§ **EXTRAIT CHOISI**
--------------------

Moolaadé

Film français de Ousmane Sembene

Avec Fatoumata Coulibaly, Maïmouna Hélène Diarra





Par Laurence Bonnecarrère
 
Sortie le 09-03-2005

 

Désobéir, résister, créer

Un village peul quelque part au fin fond du Sénégal. Alors que quatre fillettes refusent l'excision, une femme obstinée, Collé, les héberge en se réclamant du «moolaadé», esprit redoutable que l'on invoque pour tenir une menace à distance. Mais les jeunes filles non excisées sont «bilakoro» (impures) : elles puent. Aucun homme n'épousera jamais une «bilakoro». Il est donc absolument impossible de contourner la tradition, la résistance paraît vouée à l'échec.

Dans le jeu des couleurs se déploie subtilement l'univers de Sembène Ousmane. D'un côté la diversité bigarrée des tenues des villageois à l'image d'une communauté coulant des jours paisibles loin du monde moderne, dans l'ignorance de tout conflit. Mais cette superbe consonance a un prix. Brutale, la pression sociale est là, monochrome : rouge des robes et des couteaux des exciseuses, blanc du masque des assassins sortis de l'ombre. Rouge pour l'autorité, blanc pour le consensus? Les fillettes sacrifiées sur l'autel de la tradition sont enveloppées de blanc pour la cérémonie rituelle, mais le jeune fiancé tout de blanc vêtu importe de l'extérieur la discorde en refusant les injonctions du Père. A la fois esthétique et moral, le conflit n'oppose pas seulement l'individu (Collé, le fiancé, le colporteur) et la communauté, il déchire le groupe sommé de choisir entre deux logiques, celle, traditionnelle de l'obéissance qui intègre la violence sacrificielle, et celle, moderne, de l'autonomie qui déstabilise radicalement la communauté. Dans un monde qui se veut sans dissonance, il n'y a pas de place pour l'individu, et les jeunes filles insoumises n'ont d'autre issue que de se jeter dans des puits aussitôt refermés, tandis que la violence souterraine du clan, matérialisée par le «moolaadé», est enterrée dans une termitière. Mais pour combien de temps ?

Il ne s'agit pas d'un film militant. Il y a bien évidemment ce combat héroïque de Collé et de ses soeurs ou coépouses contre l'excision, pour la liberté («ils veulent emprisonner notre esprit, mais ce n'est pas possible, on ne peut pas emprisonner l'invisible!»). Mais si le film est beau, c'est parce qu'il témoigne («créer, c'est résister» ) et non parce qu'il délivre on ne sait quel «message». Il n'y a aucune leçon à tirer de cette tragédie qui semble sans issue. Refuser l'excision, c'est introduire au sein d'un univers autrefois conséquent la voix anonyme du monde qui entame toutes les certitudes. En compétition avec l'oeuf de l'autruche, qui, immobile et clos, surplombe depuis des décennies le village peul, l'antenne de TV incarne désormais l'irruption d'un ordre symbolique peu compatible avec la parole sacrée, immémoriale, autrefois garante de la paix sociale.

--------------------

§ **CONSIGNE**
Recopiez la critique de Moolaadé de "Il ne s'agit" à "la paix sociale.", en remplaçant "village" par "hameau".

--------------------

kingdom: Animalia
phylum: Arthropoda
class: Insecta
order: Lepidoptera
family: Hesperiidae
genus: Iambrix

--------------------

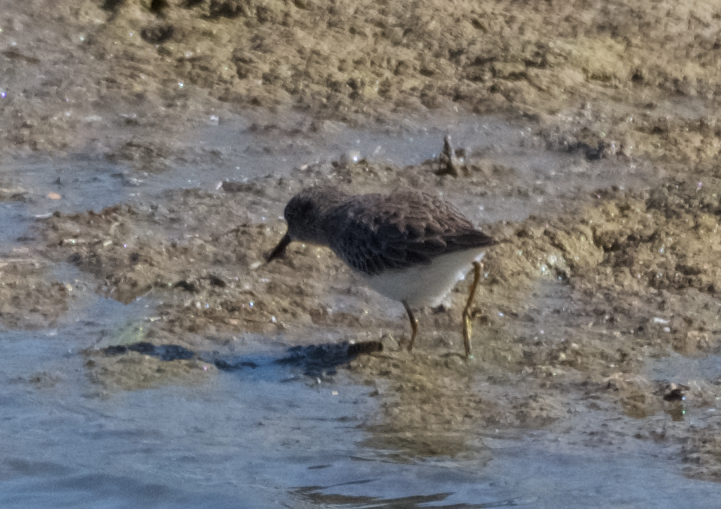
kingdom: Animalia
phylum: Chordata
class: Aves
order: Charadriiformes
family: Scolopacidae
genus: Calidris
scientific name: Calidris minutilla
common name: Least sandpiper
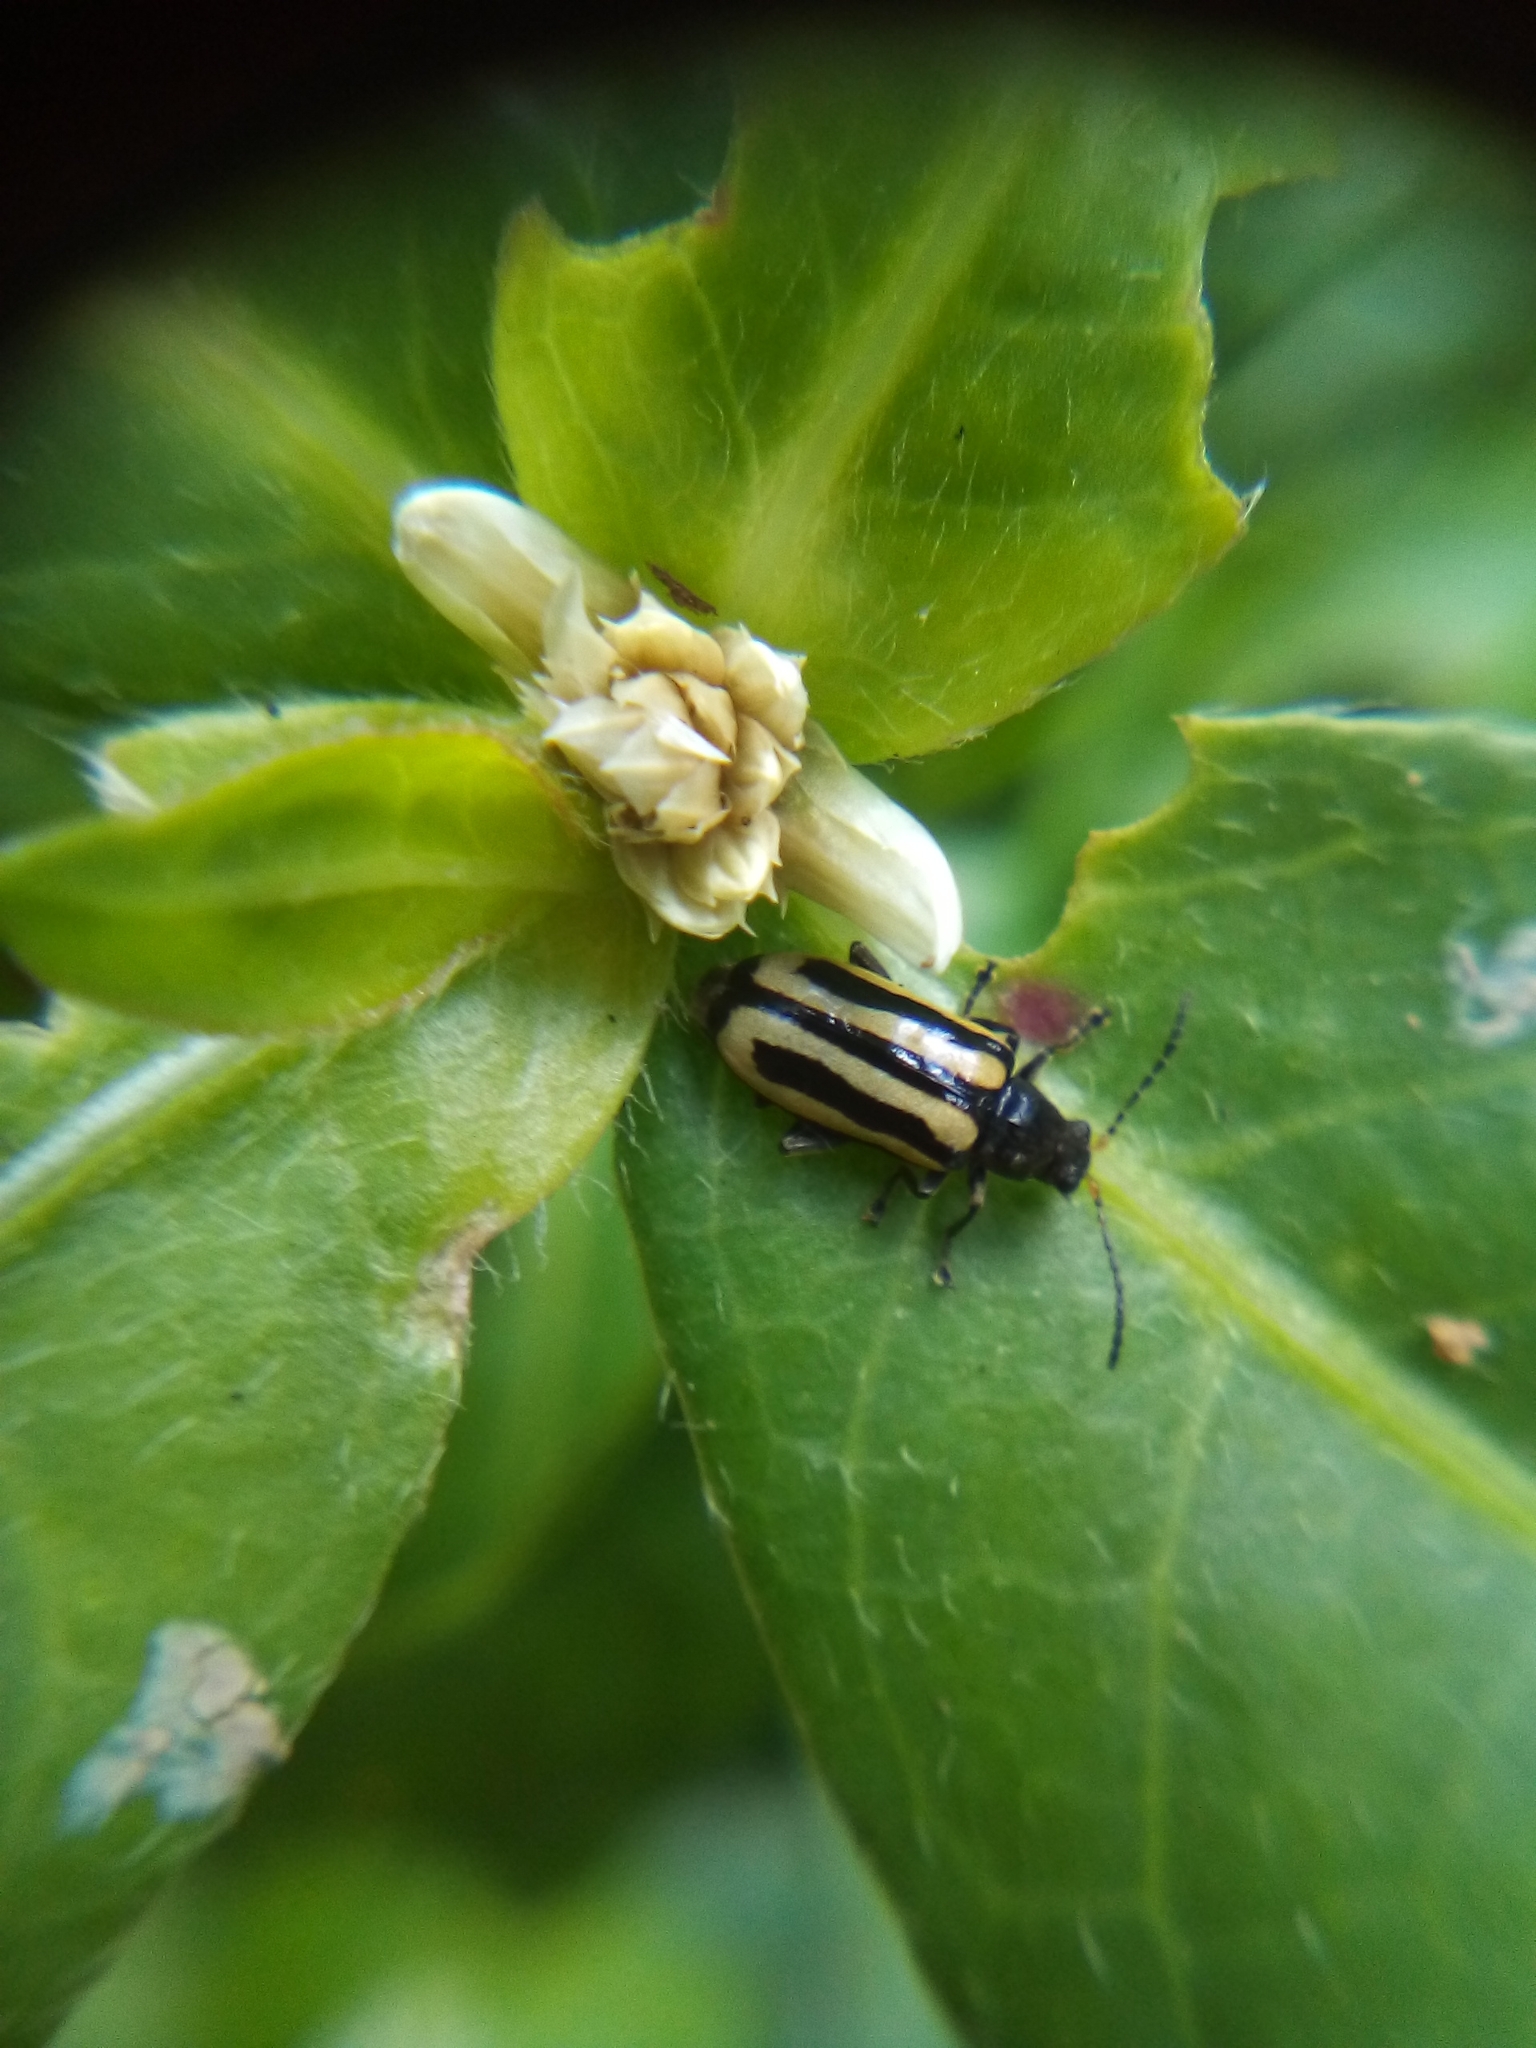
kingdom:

--------------------

§ **RÉPONSE CI-DESSOUS**
Il ne s'agit pas d'un film militant. Il y a bien évidemment ce combat héroïque de Collé et de ses soeurs ou coépouses contre l'excision, pour la liberté («ils veulent emprisonner notre esprit, mais ce n'est pas possible, on ne peut pas emprisonner l'invisible!»). Mais si le film est beau, c'est parce qu'il témoigne («créer, c'est résister» ) et non parce qu'il délivre on ne sait quel «message». Il n'y a aucune leçon à tirer de cette tragédie qui semble sans issue. Refuser l'excision, c'est introduire au sein d'un univers autrefois conséquent la voix anonyme du monde qui entame toutes les certitudes. En compétition avec l'oeuf de l'autruche, qui, immobile et clos, surplombe depuis des décennies le hameau peul, l'antenne de TV incarne désormais l'irruption d'un ordre symbolique peu compatible avec la parole sacrée, immémoriale, autrefois garante de la paix sociale.